The One-Way F-Test

The $F$ test as a one-way analysis of variance is used to assess whether the expected values of a quantitative variable within several pre-defined groups differ from each other. For example, suppose that a medical trial compares four treatments. The ANOVA $F$-test can be used to assess whether any of the treatments is on average superior, or inferior, to the others versus the null hypothesis that all four treatments yield the same mean response. This is an example of an "omnibus" test, meaning that a single test is performed to detect any of several possible differences.

Alternatively, we could carry out pairwise tests among the treatments (for instance, in the medical trial example with four treatments we could carry out six tests among pairs of treatments). The advantage of the ANOVA $F$-test is that we do not need to pre-specify which treatments are to be compared, and we do not need to adjust for making multiple comparisons. The disadvantage of the ANOVA $F$-test is that if we reject the null hypothesis, we do not know which treatments can be said to be significantly different from the others. If the $F$-test is performed at level $\alpha$ we cannot state that the treatment pair with the greatest mean difference is significantly different at level $\alpha$.

The formula for the one-way ANOVA $F$-test statistic is:

$F=\dfrac { \text{explained variance} }{ \text{unexplained variance} }$

or

$F=\dfrac { \text{between-group variability} }{ \text{within-group variability} }$

The "explained variance," or "between-group variability" is:

$\displaystyle \sum _{ i }^{ } \frac{{ n }_{ i }{ \left( { \bar { Y } }_{ i }-\bar { Y } \right) }^{ 2 }}{\left( K-1 \right)}$

where ${ \bar { Y } }_{ i }$ denotes the sample mean in the $i$^th group, $n_i$ is the number of observations in the $i$^th group, $\bar { Y }$ denotes the overall mean of the data, and $K$ denotes the number of groups.

The "unexplained variance", or "within-group variability" is:

$\displaystyle \sum _{ ij }^{ }\frac{{ \left( { \bar { Y } }_{ ij }-{ \bar { Y } }_{ i } \right) }^{ 2 }} {\left( N-K \right)}$

where $\bar{Y_{ij}}$ is the $j$^th observation in the $i$^th out of $K$ groups and $N$ is the overall sample size. This $F$-statistic follows the $F$-distribution with $K-1$, $N-K$ degrees of freedom under the null hypothesis. The statistic will be large if the between-group variability is large relative to the within-group variability, which is unlikely to happen if the population means of the groups all have the same value.
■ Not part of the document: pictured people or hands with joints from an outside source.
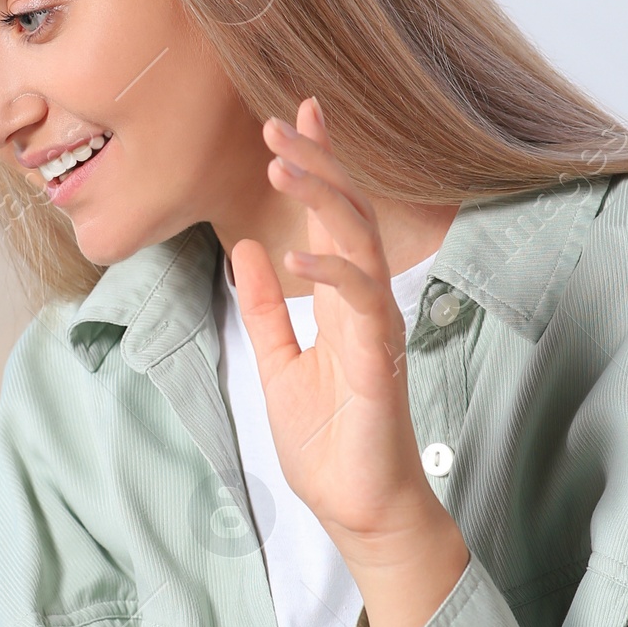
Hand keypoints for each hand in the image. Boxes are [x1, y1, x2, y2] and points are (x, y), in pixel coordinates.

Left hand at [229, 100, 467, 626]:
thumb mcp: (276, 365)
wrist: (357, 509)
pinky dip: (328, 272)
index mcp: (342, 303)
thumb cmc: (327, 444)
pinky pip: (359, 304)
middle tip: (281, 119)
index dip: (317, 166)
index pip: (332, 219)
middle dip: (318, 163)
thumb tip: (248, 250)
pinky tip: (292, 254)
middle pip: (349, 215)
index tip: (293, 117)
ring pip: (359, 243)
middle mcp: (365, 306)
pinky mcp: (379, 362)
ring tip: (280, 163)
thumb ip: (262, 310)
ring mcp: (377, 330)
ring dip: (321, 199)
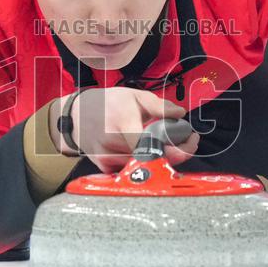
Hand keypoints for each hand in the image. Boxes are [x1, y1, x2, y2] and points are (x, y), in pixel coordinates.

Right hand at [50, 87, 198, 173]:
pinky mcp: (105, 169)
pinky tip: (149, 152)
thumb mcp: (133, 95)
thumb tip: (180, 114)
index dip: (176, 149)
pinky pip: (133, 171)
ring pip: (145, 167)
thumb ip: (158, 105)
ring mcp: (108, 159)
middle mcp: (113, 144)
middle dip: (175, 152)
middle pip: (153, 158)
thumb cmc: (107, 104)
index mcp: (122, 122)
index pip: (153, 145)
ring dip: (162, 158)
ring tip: (167, 143)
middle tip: (185, 142)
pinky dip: (146, 164)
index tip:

Note that when there are only two groups for the one-way ANOVA $F$-test, $F=t^2$ where $t$ is the Student's $t$-statistic.

Example

Four sororities took a random sample of sisters regarding their grade means for the past term. The data were distributed as follows:

• Sorority 1: 2.17, 1.85, 2.83, 1.69, 3.33
• Sorority 2: 2.63,1.77, 3.25, 1.86, 2.21
• Sorority 3: 2.63, 3.78, 4.00, 2.55, 2.45
• Sorority 4: 3.79, 3.45, 3.08, 2.26, 3.18

Using a significance level of 1%, is there a difference in mean grades among the sororities?

Solution

Let $\mu_1$, $\mu_2$, $\mu_3$, $\mu_4$ be the population means of the sororities. Remember that the null hypothesis claims that the sorority groups are from the same normal distribution. The alternate hypothesis says that at least two of the sorority groups come from populations with different normal distributions. Notice that the four sample sizes are each size 5. Also, note that this is an example of a balanced design, since each factor (i.e., sorority) has the same number of observations.
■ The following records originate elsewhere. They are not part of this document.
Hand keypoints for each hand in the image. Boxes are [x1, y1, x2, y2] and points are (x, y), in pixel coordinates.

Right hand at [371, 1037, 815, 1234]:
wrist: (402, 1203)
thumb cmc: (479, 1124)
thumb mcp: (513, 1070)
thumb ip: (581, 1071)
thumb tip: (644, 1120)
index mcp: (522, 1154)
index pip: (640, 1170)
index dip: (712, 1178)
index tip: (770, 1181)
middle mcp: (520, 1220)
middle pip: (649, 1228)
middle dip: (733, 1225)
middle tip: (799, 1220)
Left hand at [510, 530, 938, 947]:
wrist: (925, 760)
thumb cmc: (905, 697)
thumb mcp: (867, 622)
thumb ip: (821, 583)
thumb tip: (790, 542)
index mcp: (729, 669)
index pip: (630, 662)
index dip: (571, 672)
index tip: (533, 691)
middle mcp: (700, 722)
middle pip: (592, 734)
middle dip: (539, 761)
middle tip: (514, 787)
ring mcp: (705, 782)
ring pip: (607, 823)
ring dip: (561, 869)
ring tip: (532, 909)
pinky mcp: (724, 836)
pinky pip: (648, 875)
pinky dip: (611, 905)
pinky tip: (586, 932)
$H_0: \mu_1 = \mu_2 = \mu_3 = \mu_4$

$H_a:$ Not all of the means $\mu_1$, $\mu_2$, $\mu_3$, $\mu_4$ are equal

Distribution for the test: $F_{3, 16}$

where $k=4$ groups and $n=20$ samples in total

$df_{\text{numerator}} = k-1 = 4-1 = 3$

$df_{\text{denominator}} = n-k = 20-4 = 16$

Calculate the test statistic: $F=2.23$

Graph:

Graph of $p$-Value

This chart shows example p-values for two F-statistics: p = 0.05 for F = 3.68, and p = 0.00239 for F = 9.27. These numbers are evidence of the skewness of the F-curve to the right; a much higher F-value corresponds to an only slightly smaller p-value.
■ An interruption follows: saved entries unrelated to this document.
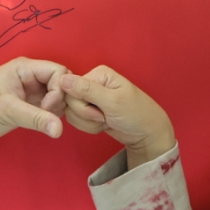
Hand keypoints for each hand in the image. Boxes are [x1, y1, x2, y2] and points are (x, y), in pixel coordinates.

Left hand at [0, 57, 69, 145]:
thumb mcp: (8, 111)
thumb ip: (36, 119)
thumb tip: (59, 130)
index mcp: (25, 68)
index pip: (58, 71)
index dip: (59, 89)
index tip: (47, 107)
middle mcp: (31, 76)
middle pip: (61, 82)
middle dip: (60, 100)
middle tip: (47, 116)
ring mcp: (32, 90)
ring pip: (58, 95)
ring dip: (57, 109)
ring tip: (44, 121)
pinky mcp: (31, 104)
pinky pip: (51, 106)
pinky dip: (52, 115)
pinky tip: (44, 124)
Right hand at [58, 66, 176, 170]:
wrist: (146, 134)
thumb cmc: (136, 114)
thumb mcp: (112, 102)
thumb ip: (87, 90)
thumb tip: (62, 79)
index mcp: (98, 74)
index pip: (70, 89)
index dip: (82, 105)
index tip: (101, 111)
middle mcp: (92, 83)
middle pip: (69, 102)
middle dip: (86, 115)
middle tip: (105, 117)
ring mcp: (90, 98)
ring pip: (71, 113)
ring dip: (89, 123)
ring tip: (106, 121)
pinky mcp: (90, 111)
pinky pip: (77, 120)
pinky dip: (89, 127)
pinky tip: (103, 125)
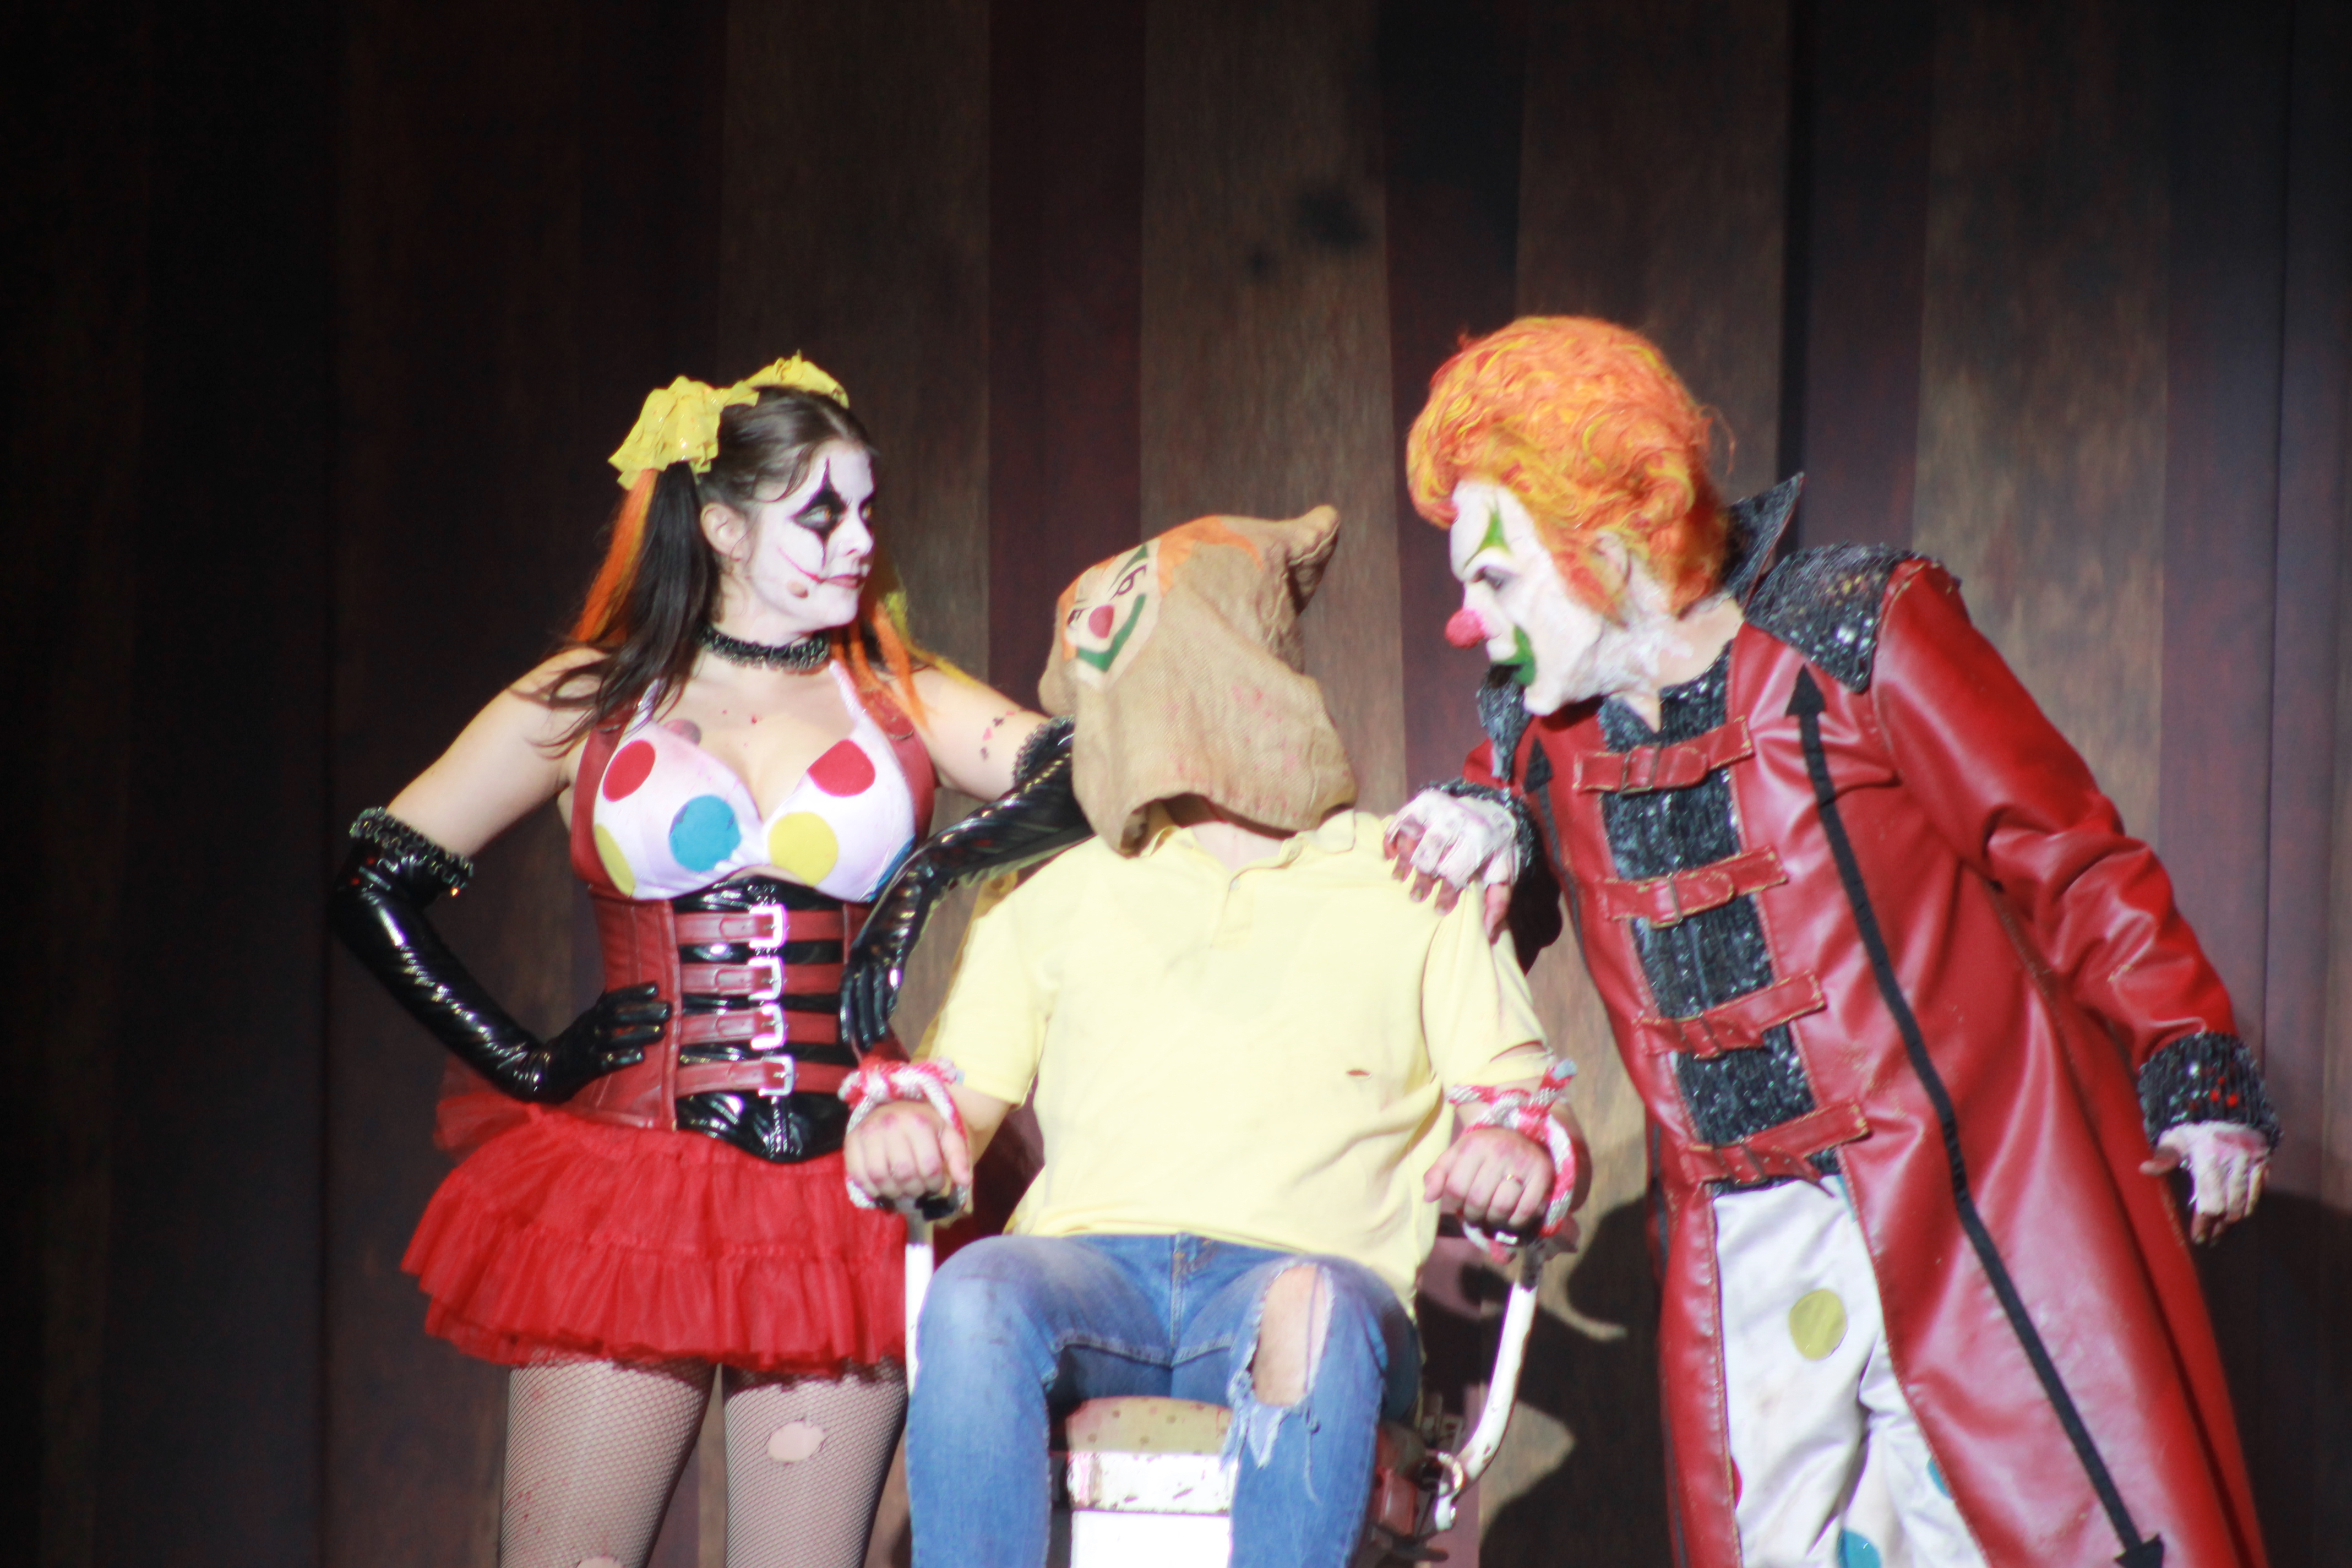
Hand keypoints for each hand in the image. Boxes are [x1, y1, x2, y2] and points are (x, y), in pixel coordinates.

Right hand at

Probability statement: $p\text{-value} = P(F>2.23) = 0.1241$

Compare $\alpha$ and the $p$-value: $\alpha = 0.01$, $p\text{-value} = 0.1241$

Make a decision: Since $\alpha < p\text{-value}$, you cannot reject $H_0$.

Conclusion: There is not sufficient evidence to conclude that there is a difference among the mean grades for the sororities.